■ SELECTED TEXT:
-=-=-=-=-

One of author David Eddings two mainstream novels, written in the 1970s, before the publication of The Belgariad, The Losers examines the effect of the welfare state on a group of misfits living in a seedy area of Spokane, Washington, as seen through the eyes of his lead character Raphael.

At the beginning of the book, Raphael is a golden boy, in Metalline Falls, a star football player, and an all-round decent, if rather detached, kind of person. From school, he enrols in Reed College (Eddings' own university) where he meets up with Jacob Damon Flood, a rich cynical young man from Detroit. Flood's influence is insidious and destructive, as he introduces Raphael to drink, and to Bel, an older woman and a friend of the Flood family, who seduces him.

After a row with Bel, engineered by Flood, Raphael takes off drunk in his car and collides with a train, leaving him without one leg, and genitalia.

-=-=-=-=-

■ MATERIAL SUPPLIED:

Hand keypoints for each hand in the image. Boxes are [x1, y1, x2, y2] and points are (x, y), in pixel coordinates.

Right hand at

-=-=-=-=-

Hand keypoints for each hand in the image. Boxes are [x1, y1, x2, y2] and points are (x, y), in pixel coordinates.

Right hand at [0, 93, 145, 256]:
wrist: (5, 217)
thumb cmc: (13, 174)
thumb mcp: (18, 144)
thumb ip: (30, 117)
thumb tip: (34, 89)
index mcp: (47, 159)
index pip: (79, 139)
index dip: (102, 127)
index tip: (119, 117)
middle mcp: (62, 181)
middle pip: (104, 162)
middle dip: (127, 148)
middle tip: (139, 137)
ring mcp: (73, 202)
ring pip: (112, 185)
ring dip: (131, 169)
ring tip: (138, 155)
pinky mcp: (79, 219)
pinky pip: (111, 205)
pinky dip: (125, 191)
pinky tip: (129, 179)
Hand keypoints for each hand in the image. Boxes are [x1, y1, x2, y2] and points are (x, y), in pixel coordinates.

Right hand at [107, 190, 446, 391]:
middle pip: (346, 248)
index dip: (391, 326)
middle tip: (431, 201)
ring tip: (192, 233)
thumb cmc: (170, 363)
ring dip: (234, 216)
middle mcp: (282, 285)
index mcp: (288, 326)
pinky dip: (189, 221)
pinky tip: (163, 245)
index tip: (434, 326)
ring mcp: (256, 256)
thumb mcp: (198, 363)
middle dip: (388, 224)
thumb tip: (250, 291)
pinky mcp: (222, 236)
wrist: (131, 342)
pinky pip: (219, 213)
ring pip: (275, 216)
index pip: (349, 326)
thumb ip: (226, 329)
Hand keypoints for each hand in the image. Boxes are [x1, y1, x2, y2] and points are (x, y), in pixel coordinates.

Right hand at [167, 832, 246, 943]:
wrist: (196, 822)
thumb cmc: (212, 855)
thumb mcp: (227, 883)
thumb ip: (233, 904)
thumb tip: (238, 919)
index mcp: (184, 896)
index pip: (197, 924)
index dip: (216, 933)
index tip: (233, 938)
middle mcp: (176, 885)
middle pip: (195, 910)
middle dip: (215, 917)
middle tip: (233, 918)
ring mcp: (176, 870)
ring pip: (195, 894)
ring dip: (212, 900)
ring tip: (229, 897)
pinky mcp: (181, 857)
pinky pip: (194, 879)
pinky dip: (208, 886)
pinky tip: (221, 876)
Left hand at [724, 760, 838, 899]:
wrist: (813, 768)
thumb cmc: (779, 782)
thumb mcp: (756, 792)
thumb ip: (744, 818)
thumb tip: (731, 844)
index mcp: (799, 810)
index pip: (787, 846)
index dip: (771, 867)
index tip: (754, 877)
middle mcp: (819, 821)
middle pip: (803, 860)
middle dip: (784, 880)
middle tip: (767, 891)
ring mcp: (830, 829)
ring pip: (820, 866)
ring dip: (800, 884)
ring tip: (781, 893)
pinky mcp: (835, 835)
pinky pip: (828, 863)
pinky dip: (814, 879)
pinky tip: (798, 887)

-=-=-=-=-

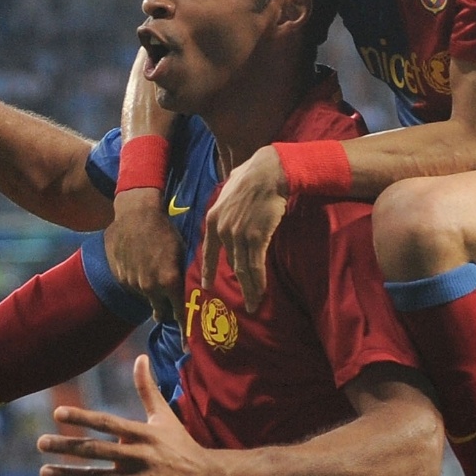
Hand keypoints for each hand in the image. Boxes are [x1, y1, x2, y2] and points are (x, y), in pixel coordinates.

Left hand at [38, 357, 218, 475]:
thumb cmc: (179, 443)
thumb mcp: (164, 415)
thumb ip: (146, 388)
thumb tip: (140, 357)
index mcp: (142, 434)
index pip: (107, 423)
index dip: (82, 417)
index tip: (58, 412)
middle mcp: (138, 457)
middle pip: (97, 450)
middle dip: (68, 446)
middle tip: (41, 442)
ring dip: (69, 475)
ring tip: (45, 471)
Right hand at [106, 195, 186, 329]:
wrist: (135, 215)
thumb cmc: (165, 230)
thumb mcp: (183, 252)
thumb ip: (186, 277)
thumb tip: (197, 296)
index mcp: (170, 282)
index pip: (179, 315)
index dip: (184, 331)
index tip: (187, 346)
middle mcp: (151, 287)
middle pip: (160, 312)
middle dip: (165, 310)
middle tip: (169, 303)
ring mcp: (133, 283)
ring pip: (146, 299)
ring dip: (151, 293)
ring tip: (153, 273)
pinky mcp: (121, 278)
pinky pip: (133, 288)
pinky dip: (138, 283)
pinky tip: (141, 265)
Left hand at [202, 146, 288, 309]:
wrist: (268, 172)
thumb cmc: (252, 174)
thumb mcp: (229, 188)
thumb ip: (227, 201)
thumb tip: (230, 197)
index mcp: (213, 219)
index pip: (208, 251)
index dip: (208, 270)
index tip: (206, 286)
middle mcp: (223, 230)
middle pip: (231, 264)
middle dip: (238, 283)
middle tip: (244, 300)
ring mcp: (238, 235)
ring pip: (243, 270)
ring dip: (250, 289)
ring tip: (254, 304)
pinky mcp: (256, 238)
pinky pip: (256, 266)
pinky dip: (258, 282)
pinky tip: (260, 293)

-=-=-=-=-

■ TASKS TO CARRY OUT:
1. In the summary of The Losers, reproduce the passage from "At the beginning" to "leg, and genitalia.".
2. According to the summary of The Losers, why is Flood's influence on Raphael called insidious and destructive?

■ ACTIVITY ANSWERS:
1.
At the beginning of the book, Raphael is a golden boy, in Metalline Falls, a star football player, and an all-round decent, if rather detached, kind of person. From school, he enrols in Reed College (Eddings' own university) where he meets up with Jacob Damon Flood, a rich cynical young man from Detroit. Flood's influence is insidious and destructive, as he introduces Raphael to drink, and to Bel, an older woman and a friend of the Flood family, who seduces him.

After a row with Bel, engineered by Flood, Raphael takes off drunk in his car and collides with a train, leaving him without one leg, and genitalia.

2. Flood introduces Raphael to drink. He also introduces him to Bel, an older woman and a friend of the Flood family, who seduces him.